§ **Exercise details**: Below, locate the line that contains "### § 4 Fachrichtungsübergreifende". Repeat exactly from that line to the line that contains "will code is as ., which means missing.", inclusive, leaving out the pictures.

§ **Records contained in a dataset**:
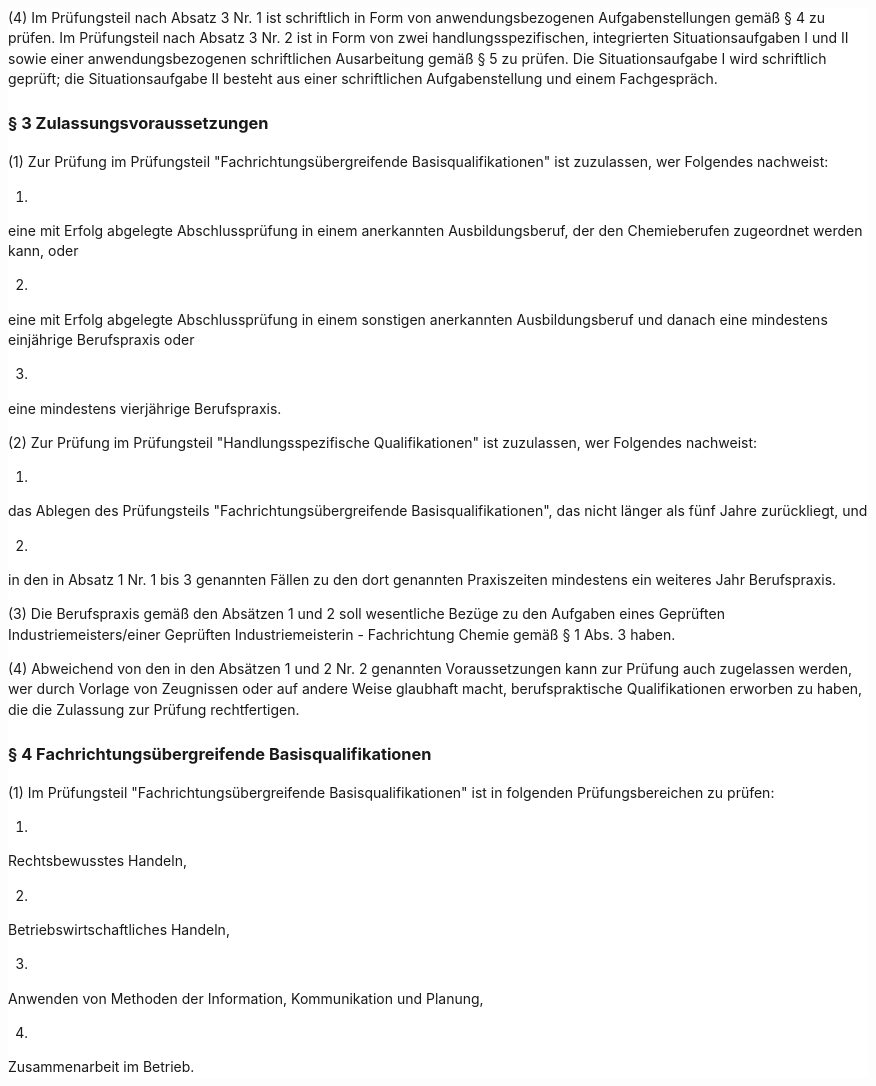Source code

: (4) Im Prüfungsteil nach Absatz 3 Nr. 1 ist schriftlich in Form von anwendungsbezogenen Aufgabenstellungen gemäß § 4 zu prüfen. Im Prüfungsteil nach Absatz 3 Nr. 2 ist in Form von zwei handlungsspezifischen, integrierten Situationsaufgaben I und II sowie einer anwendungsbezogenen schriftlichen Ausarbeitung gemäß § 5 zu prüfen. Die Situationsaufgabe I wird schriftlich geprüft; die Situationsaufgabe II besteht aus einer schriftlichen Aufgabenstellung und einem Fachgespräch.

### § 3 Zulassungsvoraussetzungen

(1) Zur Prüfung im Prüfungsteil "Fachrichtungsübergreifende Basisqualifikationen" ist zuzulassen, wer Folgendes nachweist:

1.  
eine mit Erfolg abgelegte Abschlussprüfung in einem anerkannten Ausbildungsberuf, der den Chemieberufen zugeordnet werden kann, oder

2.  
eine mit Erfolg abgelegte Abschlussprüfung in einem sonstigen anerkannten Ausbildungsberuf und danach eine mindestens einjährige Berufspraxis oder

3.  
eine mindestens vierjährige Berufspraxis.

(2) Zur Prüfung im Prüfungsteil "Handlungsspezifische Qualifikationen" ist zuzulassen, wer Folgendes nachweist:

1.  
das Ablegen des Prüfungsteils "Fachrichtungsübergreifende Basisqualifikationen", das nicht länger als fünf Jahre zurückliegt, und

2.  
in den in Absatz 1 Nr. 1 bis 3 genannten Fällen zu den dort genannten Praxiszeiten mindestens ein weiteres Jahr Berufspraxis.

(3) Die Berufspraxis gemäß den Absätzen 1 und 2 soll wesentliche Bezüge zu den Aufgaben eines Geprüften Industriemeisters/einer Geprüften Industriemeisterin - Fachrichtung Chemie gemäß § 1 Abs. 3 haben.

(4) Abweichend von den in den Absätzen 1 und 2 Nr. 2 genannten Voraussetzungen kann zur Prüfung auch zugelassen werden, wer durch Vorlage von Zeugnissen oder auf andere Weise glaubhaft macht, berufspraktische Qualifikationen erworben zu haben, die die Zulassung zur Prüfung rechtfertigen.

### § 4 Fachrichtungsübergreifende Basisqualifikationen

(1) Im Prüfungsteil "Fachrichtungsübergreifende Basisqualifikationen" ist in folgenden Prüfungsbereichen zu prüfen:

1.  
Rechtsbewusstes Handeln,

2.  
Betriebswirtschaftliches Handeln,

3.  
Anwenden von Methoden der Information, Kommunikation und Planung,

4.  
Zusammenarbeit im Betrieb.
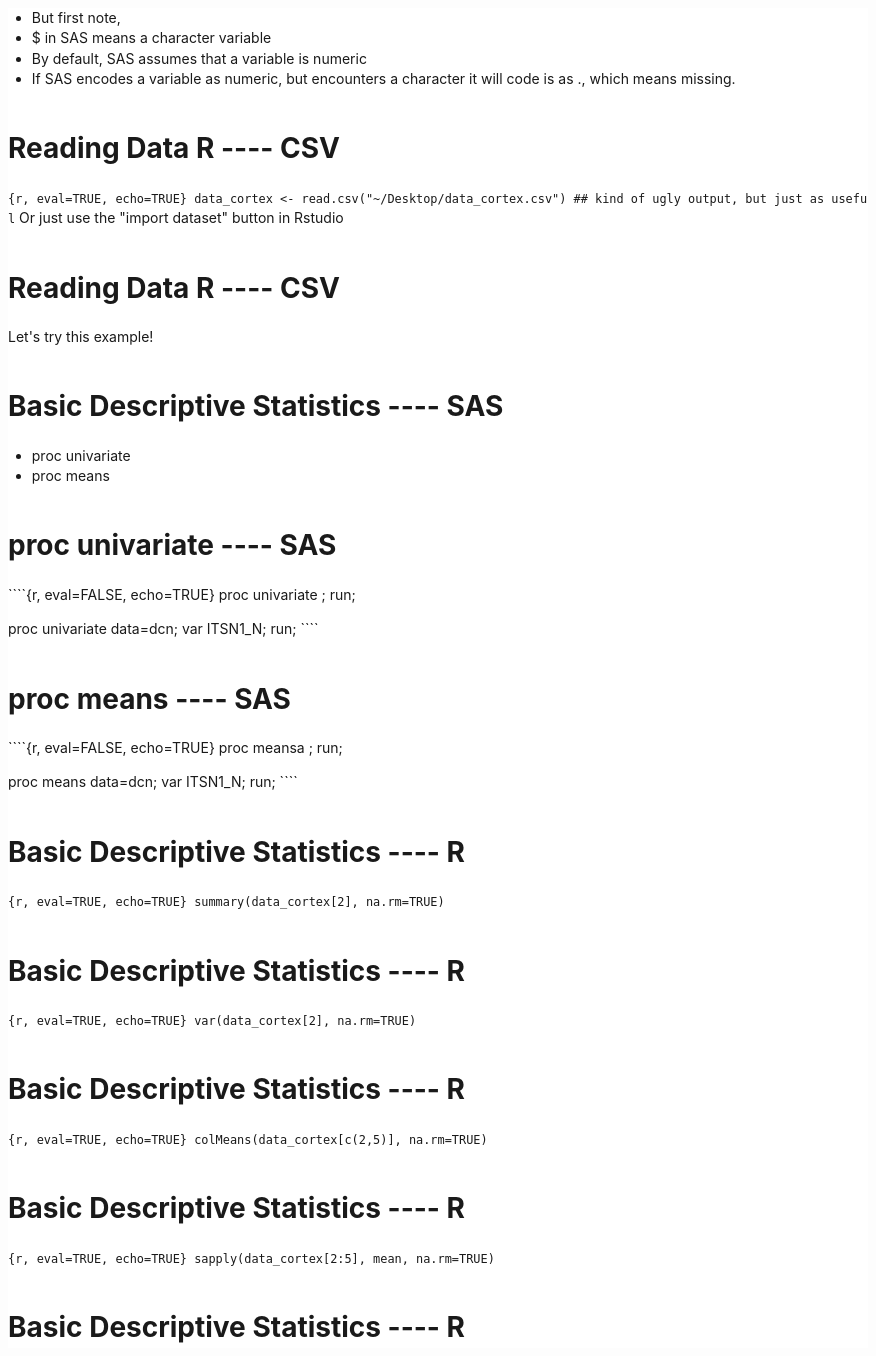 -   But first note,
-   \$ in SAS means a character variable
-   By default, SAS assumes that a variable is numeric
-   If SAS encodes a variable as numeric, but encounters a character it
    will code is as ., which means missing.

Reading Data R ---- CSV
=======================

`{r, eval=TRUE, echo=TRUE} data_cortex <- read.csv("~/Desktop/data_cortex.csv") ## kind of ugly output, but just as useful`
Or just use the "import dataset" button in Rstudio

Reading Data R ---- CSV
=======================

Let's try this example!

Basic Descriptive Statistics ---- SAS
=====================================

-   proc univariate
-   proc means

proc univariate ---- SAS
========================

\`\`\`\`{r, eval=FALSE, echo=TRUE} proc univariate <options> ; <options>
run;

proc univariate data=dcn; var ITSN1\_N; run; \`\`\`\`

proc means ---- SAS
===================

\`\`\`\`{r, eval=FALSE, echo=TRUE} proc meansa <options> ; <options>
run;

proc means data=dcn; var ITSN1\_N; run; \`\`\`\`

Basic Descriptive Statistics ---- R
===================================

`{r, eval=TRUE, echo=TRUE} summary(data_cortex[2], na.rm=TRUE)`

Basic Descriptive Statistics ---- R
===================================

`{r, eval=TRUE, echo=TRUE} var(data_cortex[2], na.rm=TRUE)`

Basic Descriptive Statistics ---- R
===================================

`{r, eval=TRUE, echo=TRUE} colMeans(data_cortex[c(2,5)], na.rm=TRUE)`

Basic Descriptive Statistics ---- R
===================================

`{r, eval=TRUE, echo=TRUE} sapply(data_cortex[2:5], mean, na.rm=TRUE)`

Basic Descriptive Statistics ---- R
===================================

§ **The completed task**:
### § 4 Fachrichtungsübergreifende Basisqualifikationen

(1) Im Prüfungsteil "Fachrichtungsübergreifende Basisqualifikationen" ist in folgenden Prüfungsbereichen zu prüfen:

1.  
Rechtsbewusstes Handeln,

2.  
Betriebswirtschaftliches Handeln,

3.  
Anwenden von Methoden der Information, Kommunikation und Planung,

4.  
Zusammenarbeit im Betrieb.
 -   But first note,
-   \$ in SAS means a character variable
-   By default, SAS assumes that a variable is numeric
-   If SAS encodes a variable as numeric, but encounters a character it
    will code is as ., which means missing.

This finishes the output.